■ TASK DESCRIPTION ■
Please give back all the records exactly, but keep the pictures out.

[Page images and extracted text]
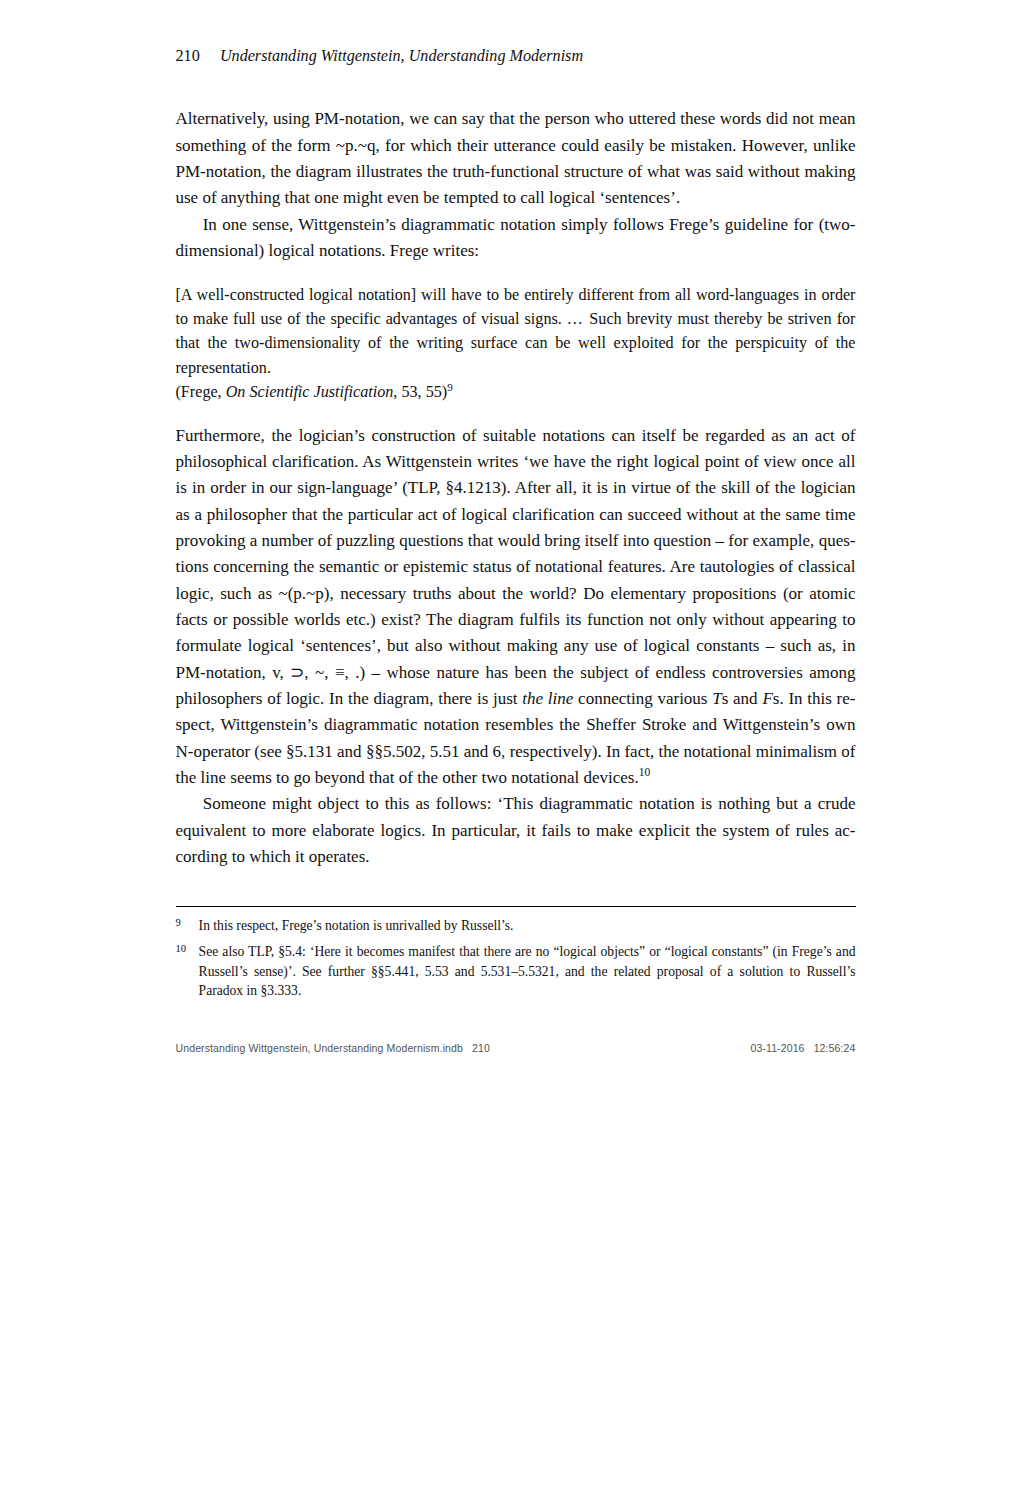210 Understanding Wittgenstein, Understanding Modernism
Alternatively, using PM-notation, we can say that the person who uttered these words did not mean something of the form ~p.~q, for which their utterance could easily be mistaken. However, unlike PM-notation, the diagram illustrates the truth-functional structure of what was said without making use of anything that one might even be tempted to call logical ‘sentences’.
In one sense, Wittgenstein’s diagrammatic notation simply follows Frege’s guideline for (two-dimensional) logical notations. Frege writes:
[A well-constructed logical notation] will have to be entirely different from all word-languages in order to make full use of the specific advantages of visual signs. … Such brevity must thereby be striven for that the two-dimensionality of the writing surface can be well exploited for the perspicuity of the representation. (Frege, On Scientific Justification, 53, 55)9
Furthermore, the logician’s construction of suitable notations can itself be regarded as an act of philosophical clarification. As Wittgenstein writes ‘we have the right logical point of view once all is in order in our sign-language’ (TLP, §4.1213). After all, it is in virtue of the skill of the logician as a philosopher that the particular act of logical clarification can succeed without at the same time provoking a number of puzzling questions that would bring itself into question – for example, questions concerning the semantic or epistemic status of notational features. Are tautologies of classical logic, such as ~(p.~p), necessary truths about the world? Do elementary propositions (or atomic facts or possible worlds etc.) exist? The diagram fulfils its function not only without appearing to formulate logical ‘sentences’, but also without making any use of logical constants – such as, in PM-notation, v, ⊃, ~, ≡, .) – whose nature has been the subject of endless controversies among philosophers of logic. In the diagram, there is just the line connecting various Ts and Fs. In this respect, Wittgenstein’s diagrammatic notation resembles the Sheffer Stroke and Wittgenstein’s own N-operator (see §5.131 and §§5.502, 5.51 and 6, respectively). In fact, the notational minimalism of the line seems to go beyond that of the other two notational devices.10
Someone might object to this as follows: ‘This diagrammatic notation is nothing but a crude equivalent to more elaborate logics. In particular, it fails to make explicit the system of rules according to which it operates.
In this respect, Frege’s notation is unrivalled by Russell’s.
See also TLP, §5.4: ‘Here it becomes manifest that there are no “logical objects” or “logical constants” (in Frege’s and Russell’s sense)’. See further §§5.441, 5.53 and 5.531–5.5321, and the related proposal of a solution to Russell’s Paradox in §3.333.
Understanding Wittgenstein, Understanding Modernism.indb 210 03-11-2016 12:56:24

■ EXERCISE RESPONSE ■
210 Understanding Wittgenstein, Understanding Modernism
Alternatively, using PM-notation, we can say that the person who uttered these words did not mean something of the form ~p.~q, for which their utterance could easily be mistaken. However, unlike PM-notation, the diagram illustrates the truth-functional structure of what was said without making use of anything that one might even be tempted to call logical ‘sentences’.
In one sense, Wittgenstein’s diagrammatic notation simply follows Frege’s guideline for (two-dimensional) logical notations. Frege writes:
[A well-constructed logical notation] will have to be entirely different from all word-languages in order to make full use of the specific advantages of visual signs. … Such brevity must thereby be striven for that the two-dimensionality of the writing surface can be well exploited for the perspicuity of the representation. (Frege, On Scientific Justification, 53, 55)9
Furthermore, the logician’s construction of suitable notations can itself be regarded as an act of philosophical clarification. As Wittgenstein writes ‘we have the right logical point of view once all is in order in our sign-language’ (TLP, §4.1213). After all, it is in virtue of the skill of the logician as a philosopher that the particular act of logical clarification can succeed without at the same time provoking a number of puzzling questions that would bring itself into question – for example, questions concerning the semantic or epistemic status of notational features. Are tautologies of classical logic, such as ~(p.~p), necessary truths about the world? Do elementary propositions (or atomic facts or possible worlds etc.) exist? The diagram fulfils its function not only without appearing to formulate logical ‘sentences’, but also without making any use of logical constants – such as, in PM-notation, v, ⊃, ~, ≡, .) – whose nature has been the subject of endless controversies among philosophers of logic. In the diagram, there is just the line connecting various Ts and Fs. In this respect, Wittgenstein’s diagrammatic notation resembles the Sheffer Stroke and Wittgenstein’s own N-operator (see §5.131 and §§5.502, 5.51 and 6, respectively). In fact, the notational minimalism of the line seems to go beyond that of the other two notational devices.10
Someone might object to this as follows: ‘This diagrammatic notation is nothing but a crude equivalent to more elaborate logics. In particular, it fails to make explicit the system of rules according to which it operates.
In this respect, Frege’s notation is unrivalled by Russell’s.
See also TLP, §5.4: ‘Here it becomes manifest that there are no “logical objects” or “logical constants” (in Frege’s and Russell’s sense)’. See further §§5.441, 5.53 and 5.531–5.5321, and the related proposal of a solution to Russell’s Paradox in §3.333.
Understanding Wittgenstein, Understanding Modernism.indb 210 03-11-2016 12:56:24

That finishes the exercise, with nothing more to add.